Teks latihan
=-=-=
Mantan Menteri Pertanian (Mentan) Syahrul Yasin Limpo (SYL) memastikan, perjalanan dinas dirinya dalam rangka kebutuhan pertanian dalam negeri. Ia pun menegaskan, perjalanan dinas itu telah disepakati oleh semua menteri di Kabinet Indonesia Maju.
"Ini berkaitan dengan urusan pertanian, urusan makan Indonesia, di mana membahas soal makanan semua aspek dalam kehidupan bangsa ini, memang apa yang dilakukan, apalagi untuk perjalanan dinas itu disepakati dalam kabinet, oleh semua menteri untuk melakukan diskresi," kata SYL saat menanggapi kesaksian di Pengadilan Tindak Pidana Korupsi (Tipikor) pada Pengadilan Negeri Jakarta Pusat, Senin (27/5).
SYL menjelaskan, suasana perekonomian Indonesia mencekam dalam tiga tahun terakhir, karena sempat diterpa Covid-19. Namun, ia menyatakan bahwa pertanian Indonesia tetap bisa bertahan di tengah perekonomian yang tidak pasti.
"Itu suasana mencekam, ekonomi terancam dan 3 tahun yang tumbuh hanya Kementerian Pertanian, 18,2 persen. Yang lain minus," ucap SYL.
Dalam persidangan, terungkap sejumlah pegawai dan pejabat Kementan mengaku terpaksa harus memenuhi sejumlah permintaan SYL. Banyak dari permintaan itu merupakan kebutuhan pribadi SYL dan tidak dianggarkan dalam dana operasional menteri.
Para pejabat eselon I Kementan pun turut patungan yang kemudian disebut dengan uang sharing. Hal itu dilakukan agar permintaan SYL terpenuhi.
Syahrul Yasin Limpo didakwa melakukan pemerasan dan menerima gratifikasi. Adapun pemerasan yang diduga diterima Syahrul Yasin Limpo sebesar Rp 44.546.079.044 atau Rp 44,54 miliar.
SYL juga menerima gratifikasi sebesar Rp 40.647.444.494 atau Rp 40,64 miliar, sepanjang Januari 2020 sampai dengan Oktober 2023.
Tindak pidana pemerasan ini dilakukan SYL bersama-sama dengan Sekretaris Jenderal Kementan Kasdi Subagyono dan Direktur Alat dan Mesin Pertanian Direktorat Jenderal Prasarana dan Sarana Kementan Muhammad Hatta, yang dilakukan sepanjang 2020-2023.
Dalam penerimaan pemungutan uang ini, Syahrul Yasin Limpo didakwa melanggar Pasal 12 huruf e atau Pasal 12 huruf f jo Pasal 18 Undang-undang Pemberantasan Tindak Pidana Korupsi (UU Tipikor) jo Pasal 55 ayat 1 ke-1 KUHP jo Pasal 64 ayat 1 KUHP.
Selain itu, Syahrul Yasin Limpo bersama-sama dengan Kasdi dan Muhammad Hatta didakwa menerima gratifikasi sebesar Rp 40.647.444.494 atau Rp 40,64 miliar, sepanjang Januari 2020 sampai dengan Oktober 2023.
Dalam penerimaan gratifikasi ini, Syahrul Yasin Limpo didakwa melanggar Pasal 12 B jo Pasal 18 UU Tipikor jo Pasal 55 ayat 1 ke-1 KUHP jo Pasal 64 ayat 1 KUHP.
=-=-=
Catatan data

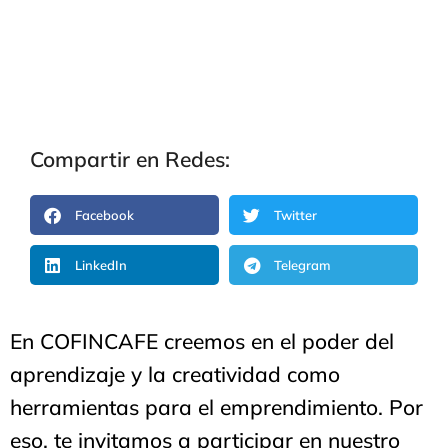
Compartir en Redes:
Facebook
Twitter
LinkedIn
Telegram
En COFINCAFE creemos en el poder del
aprendizaje y la creatividad como
herramientas para el emprendimiento. Por
eso, te invitamos a participar en nuestro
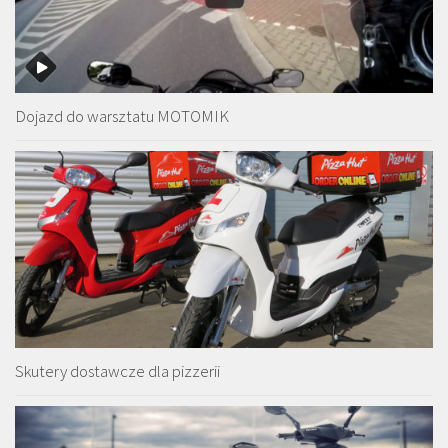
Dojazd do warsztatu MOTOMIK
Skutery dostawcze dla pizzerii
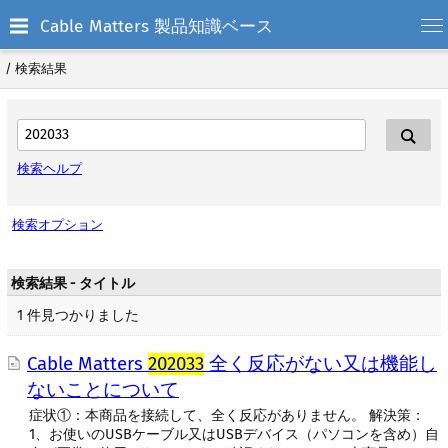
Cable Matters 製品知識ベース
/
検索結果
検索ヘルプ
検索オプション
検索結果 - タイトル
1 件見つかりました
Cable Matters
202033
全く反応がない又は機能し
ないことについて
症状①：本商品を接続して、全く反応がありません。 解決策：
1、お使いのUSBケーブル又はUSBデバイス（パソコンを含め）自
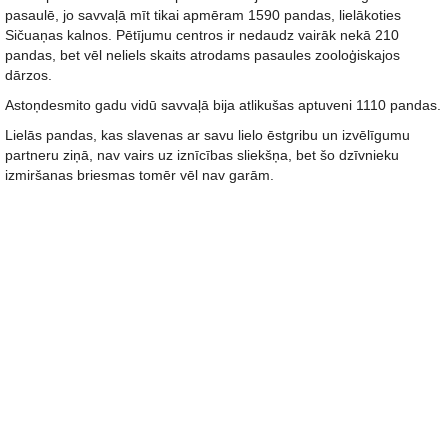
pasaulē, jo savvaļā mīt tikai apmēram 1590 pandas, lielākoties
Sičuaņas kalnos. Pētījumu centros ir nedaudz vairāk nekā 210
pandas, bet vēl neliels skaits atrodams pasaules zooloģiskajos
dārzos.
Astoņdesmito gadu vidū savvaļā bija atlikušas aptuveni 1110 pandas.
Lielās pandas, kas slavenas ar savu lielo ēstgribu un izvēlīgumu
partneru ziņā, nav vairs uz iznīcības sliekšņa, bet šo dzīvnieku
izmiršanas briesmas tomēr vēl nav garām.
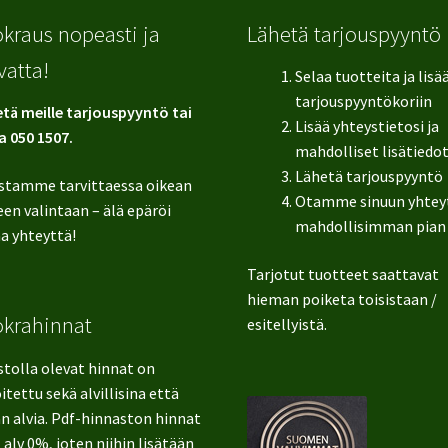
kraus nopeasti ja
Lähetä tarjouspyyntö
vatta!
Selaa tuotteita ja lisä
tarjouspyyntökoriin
tä meille tarjouspyyntö tai
Lisää yhteystietosi ja
a 050 1507.
mahdolliset lisätiedo
Lähetä tarjouspyyntö
stamme tarvittaessa oikean
Otamme sinuun yhtey
en valintaan – älä epäröi
mahdollisimman pian
a yhteyttä!
Tarjotut tuotteet saattavat
hieman poiketa toisistaan /
okrahinnat
esitellyistä.
stolla olevat hinnat on
itettu sekä alvillisina että
n alvia. Pdf-hinnaston hinnat
 alv 0%, joten niihin lisätään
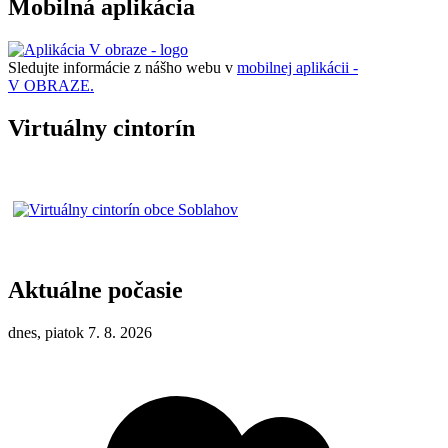
Mobilná aplikácia
Sledujte informácie z nášho webu v
mobilnej aplikácii -
V OBRAZE.
Virtuálny cintorín
Aktuálne počasie
dnes, piatok 7. 8. 2026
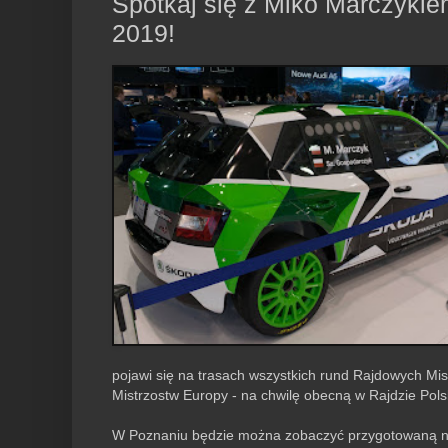
Spotkaj się z Miko Marczyk
2019!
pojawi się na trasach wszystkich rund Rajdowych Mis
Mistrzostw Europy - na chwilę obecną w Rajdzie Pols
W Poznaniu będzie można zobaczyć przygotowaną n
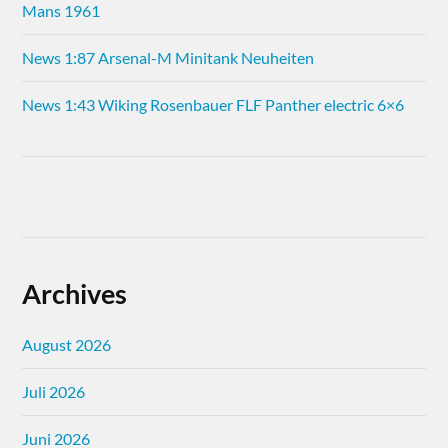
Mans 1961
News 1:87 Arsenal-M Minitank Neuheiten
News 1:43 Wiking Rosenbauer FLF Panther electric 6×6
Archives
August 2026
Juli 2026
Juni 2026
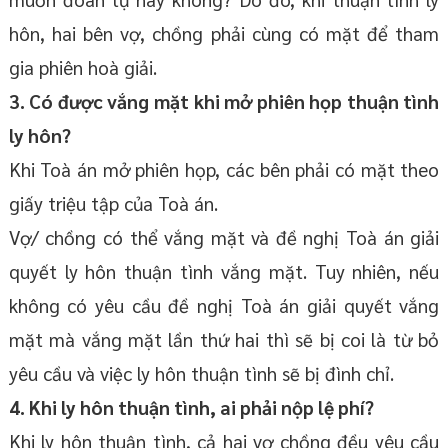
hôn, hai bên vợ, chồng phải cùng có mặt để tham
gia phiên hoà giải.
3. Có được vắng mặt khi mở phiên họp thuận tình
ly hôn?
Khi Toà án mở phiên họp, các bên phải có mặt theo
giấy triệu tập của Toà án.
Vợ/ chồng có thể vắng mặt và đề nghị Toà án giải
quyết ly hôn thuận tình vắng mặt. Tuy nhiên, nếu
không có yêu cầu đề nghị Toà án giải quyết vắng
mặt mà vắng mặt lần thứ hai thì sẽ bị coi là từ bỏ
yêu cầu và việc ly hôn thuận tình sẽ bị đình chỉ.
4. Khi ly hôn thuận tình, ai phải nộp lệ phí?
Khi ly hôn thuận tình, cả hai vợ chồng đều yêu cầu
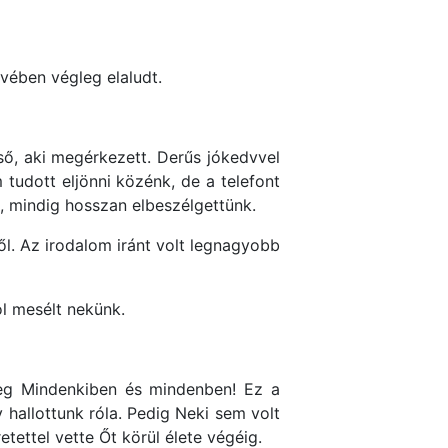
évében végleg elaludt.
ső, aki megérkezett. Derűs jókedvvel
tudott eljönni közénk, de a telefont
l, mindig hosszan elbeszélgettünk.
l. Az irodalom iránt volt legnagyobb
ól mesélt nekünk.
meg Mindenkiben és mindenben! Ez a
y hallottunk róla. Pedig Neki sem volt
ettel vette Őt körül élete végéig.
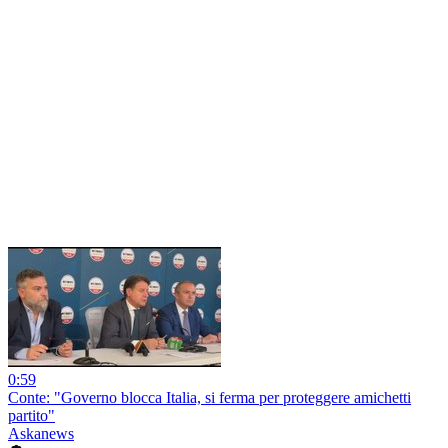
0:59
Conte: "Governo blocca Italia, si ferma per proteggere amichetti
partito"
Askanews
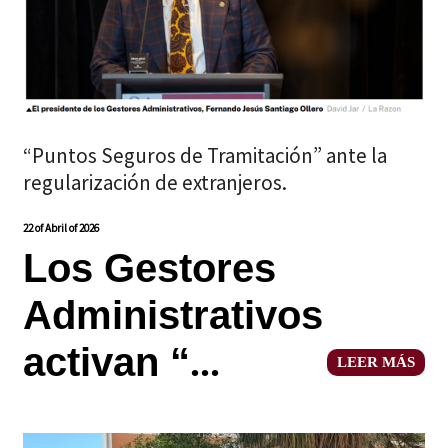
“Puntos Seguros de Tramitación” ante la
regularización de extranjeros.
22 of Abril of 2026
Los Gestores
Administrativos
activan “
...
LEER MÁS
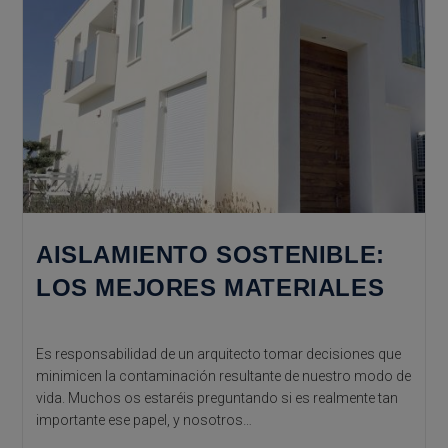
AISLAMIENTO SOSTENIBLE:
LOS MEJORES MATERIALES
Es responsabilidad de un arquitecto tomar decisiones que
minimicen la contaminación resultante de nuestro modo de
vida. Muchos os estaréis preguntando si es realmente tan
importante ese papel, y nosotros…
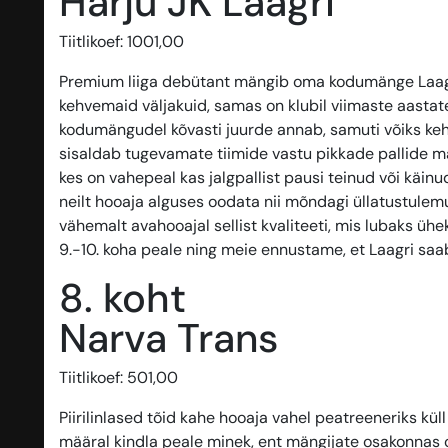
Harju JK Laagri
Tiitlikoef: 1001,00
Premium liiga debütant mängib oma kodumänge Laagri 
kehvemaid väljakuid, samas on klubil viimaste aastate
kodumängudel kõvasti juurde annab, samuti võiks keh
sisaldab tugevamate tiimide vastu pikkade pallide m
kes on vahepeal kas jalgpallist pausi teinud või käin
neilt hooaja alguses oodata nii mõndagi üllatustulem
vähemalt avahooajal sellist kvaliteeti, mis lubaks 
9.-10. koha peale ning meie ennustame, et Laagri sa
8. koht
Narva Trans
Tiitlikoef: 501,00
Piirilinlased tõid kahe hooaja vahel peatreeneriks kül
määral kindla peale minek, ent mängijate osakonnas o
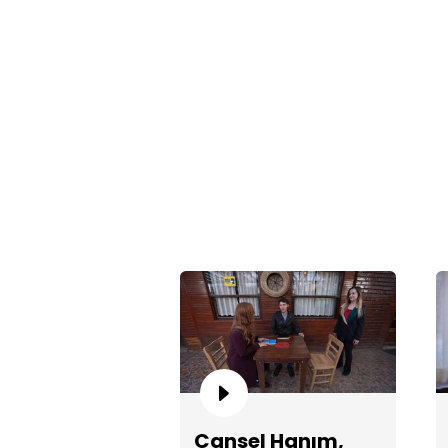
Cansel Hanım,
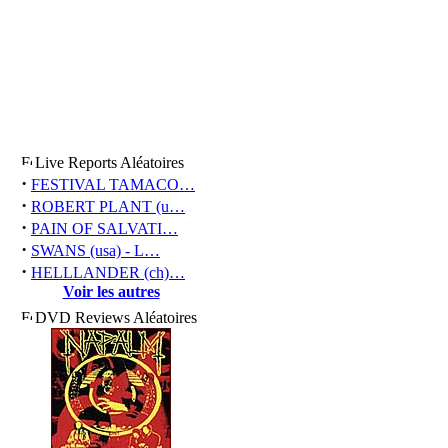
Live Reports Aléatoires
·
FESTIVAL TAMACO…
·
ROBERT PLANT (u…
·
PAIN OF SALVATI…
·
SWANS (usa) - L…
·
HELLLANDER (ch)…
Voir les autres
DVD Reviews Aléatoires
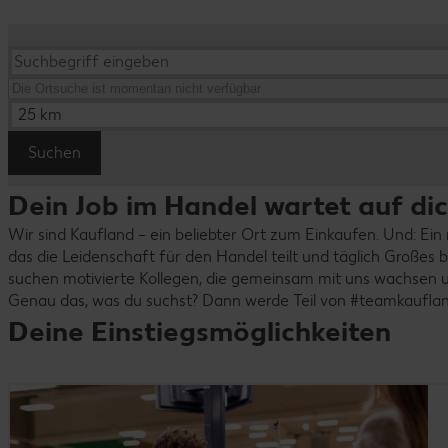
25 km
Suchen
Dein Job im Handel wartet auf di
Wir sind Kaufland – ein beliebter Ort zum Einkaufen. Und: Ein r
das die Leidenschaft für den Handel teilt und täglich Großes 
suchen motivierte Kollegen, die gemeinsam mit uns wachsen u
Genau das, was du suchst? Dann werde Teil von #teamkauflan
Deine Einstiegsmöglichkeiten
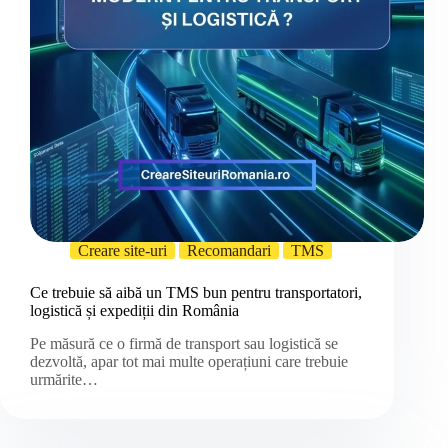
Creare site-uri
Recomandari
TMS
Ce trebuie să aibă un TMS bun pentru transportatori,
logistică și expediții din România
Pe măsură ce o firmă de transport sau logistică se
dezvoltă, apar tot mai multe operațiuni care trebuie
urmărite…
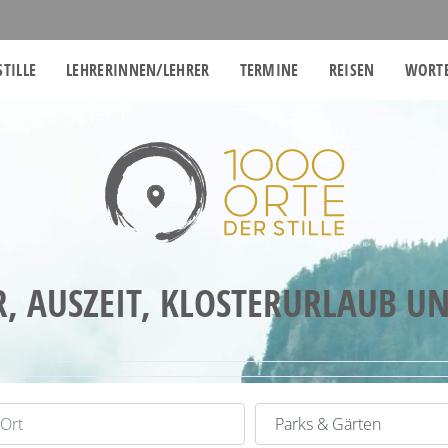
STILLE
LEHRERINNEN/LEHRER
TERMINE
REISEN
WORTE
R, AUSZEIT, KLOSTERURLAUB U
t
Kategorie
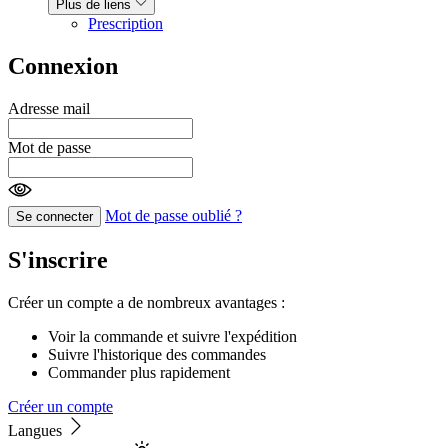
Plus de liens
Prescription
Connexion
Adresse mail
Mot de passe
Mot de passe oublié ?
Se connecter
S'inscrire
Créer un compte a de nombreux avantages :
Voir la commande et suivre l'expédition
Suivre l'historique des commandes
Commander plus rapidement
Créer un compte
Langues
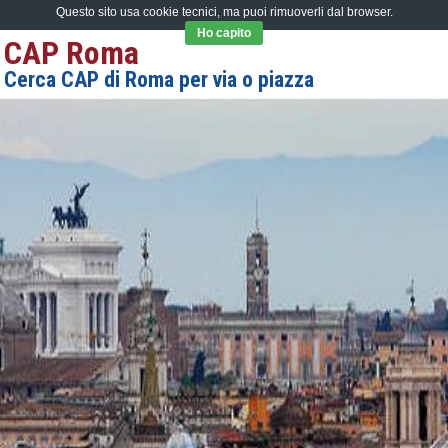
Questo sito usa cookie tecnici, ma puoi rimuoverli dal browser.
Ho capito
CAP Roma
Cerca CAP di Roma per via o piazza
=-=-=
Alihkan kalimat dari berita tentang SYL ini ke dalam bahasa Inggris: "SYL menjelaskan, suasana perekonomian Indonesia mencekam dalam tiga tahun terakhir, karena sempat diterpa Covid-19." Item-item di atas sama sekali tidak digunakan dalam latihan ini.

SYL explained that Indonesia's economic situation had been grim over the past three years because it had been hit by Covid-19.